In task manager, cached = standby + modified, and available = free + standby. The commit charge is the amount of physical memory (RAM + pagefile) that is used (either for a commit itself (on the working set, pagefile, modified, standby), or for structures supporting the actual commit but not part of the commit range itself, or the paged / nonpaged pool etc.).

1
On

This question was mentioned by Sasha Goldstein in his talk about WinDbg at DotNext conference - https://www.youtube.com/watch?v=8t1aTbnZ2CE. The point was it can be easily answered with help of WinDbg.

To answer whether CLR uses VirtualAlloc for its heap we'll set a breakpoint at this function with a script which prints current stack (native and managed).

bp kernelbase!VirtualAlloc ".printf \"allocating %d bytes of virtual memory\", dwo(@esp+8);.echo;  k 5; !clrstack; gc"

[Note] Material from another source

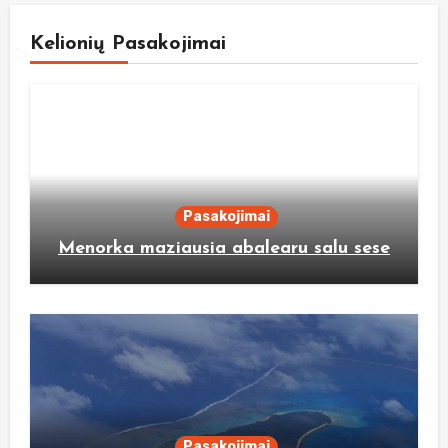
Kelionių Pasakojimai
Pasakojimai
Menorka maziausia abalearu salu sese
Pasakojimai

Here: k 5 print last 5 frames of native callstack and !clrstack (from SOS) prints managed stack. gc continue execution.

Please note that this script will work only for x86 processes. For x64 you'll need some other (registries and calling convention differ).

Then I created a simple program which allocate an object and adds it to a List.

    static void Main(string[] args)
    {
        var list = new List<string[]>();
        while (true) {
            var a = Console.ReadLine();
            if (a == "q" || a == "Q") break;
            var arr = new string[100];
            list.Add(arr);
        }
    }

Run it under WinDbg and started pressing Enter. At some point the breakpoint hit - on List expanding and allocating additional memory in the heap:

enter image description here

So obviously CLR uses VirtualAlloc for allocating memory for its heap.